Sunday, 27 October 2013

Asteroid 2013 UR1 flies between the Earth and the Moon.

Asteroid 2013 UR1 passed the Earth at a distance of 251 600 km (roughly 70% of the distance between the Earth and the moon) slightly after 10.05 pm on Monday 21 October 2013. There was no danger of the asteroid hitting us, and if it had done it would have presented little danger; 2013 UR1 is estimated to be between five and eighteen meters in diameter, and an asteroid this size would be expected to break up in the Earth's atmosphere between 40 and 20 km above the ground, with only fragmentary material reaching the planet's surface.
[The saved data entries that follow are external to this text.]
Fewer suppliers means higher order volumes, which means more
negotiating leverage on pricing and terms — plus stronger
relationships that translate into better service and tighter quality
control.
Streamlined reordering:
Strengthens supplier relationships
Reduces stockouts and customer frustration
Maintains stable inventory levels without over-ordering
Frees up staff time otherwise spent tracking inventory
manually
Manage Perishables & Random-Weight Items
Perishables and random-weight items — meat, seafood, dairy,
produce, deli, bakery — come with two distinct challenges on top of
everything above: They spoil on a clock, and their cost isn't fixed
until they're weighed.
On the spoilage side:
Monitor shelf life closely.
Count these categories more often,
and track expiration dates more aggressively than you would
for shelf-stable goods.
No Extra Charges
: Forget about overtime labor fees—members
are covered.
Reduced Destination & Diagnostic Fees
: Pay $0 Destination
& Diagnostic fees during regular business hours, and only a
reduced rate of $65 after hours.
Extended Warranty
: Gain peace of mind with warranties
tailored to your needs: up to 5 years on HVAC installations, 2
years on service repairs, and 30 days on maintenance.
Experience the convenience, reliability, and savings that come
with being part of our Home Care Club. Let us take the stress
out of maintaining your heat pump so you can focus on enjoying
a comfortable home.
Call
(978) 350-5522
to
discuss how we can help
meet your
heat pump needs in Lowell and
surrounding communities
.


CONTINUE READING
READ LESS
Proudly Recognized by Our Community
The calculated orbit of 2013 UR1. JPL Small Body Database Browser.

2013 UR1 was discovered on 23 October 2013 by the University of Arizona's Mt. Lemmon Survey at the Steward Observatory on Mount Lemmon in the Catalina Mountains north of Tucson. The designation 2013 UR1 implies that the asteroid was the 42nd object discovered in the second half  of October 2013 (period 2013U). 
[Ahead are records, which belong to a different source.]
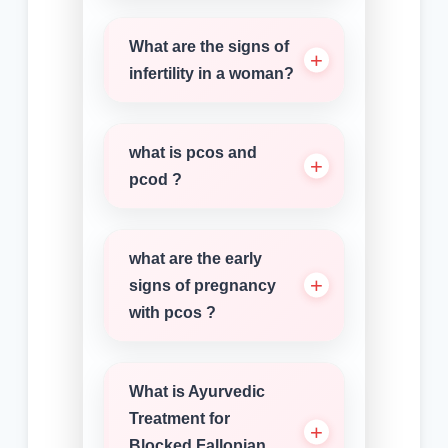
What are the signs of
infertility in a woman?
what is pcos and
pcod ?
what are the early
signs of pregnancy
with pcos ?
What is Ayurvedic
Treatment for
Blocked Fallopian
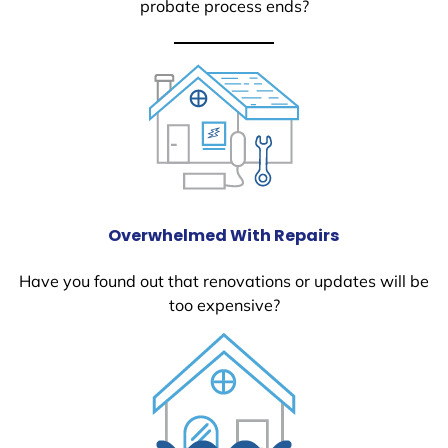
probate process ends?
Overwhelmed With Repairs
Have you found out that renovations or updates will be
too expensive?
2013 UR1 has a 3.35 year orbital period and an eliptical orbit that takes it from 0.60 AU from the Sun (i.e. 60% of the average distance at which the Earth orbits the Sun, slightly inside the orbit of Venus) to 3.88 AU from the Sun (i.e. 388% of the average distance at which the Earth orbits the Sun, more than twice as far from the Sun as the planet Mars). It is therefore classed as an Apollo Group Asteroid (an asteroid that is on average further from the Sun than the Earth, but which does get closer).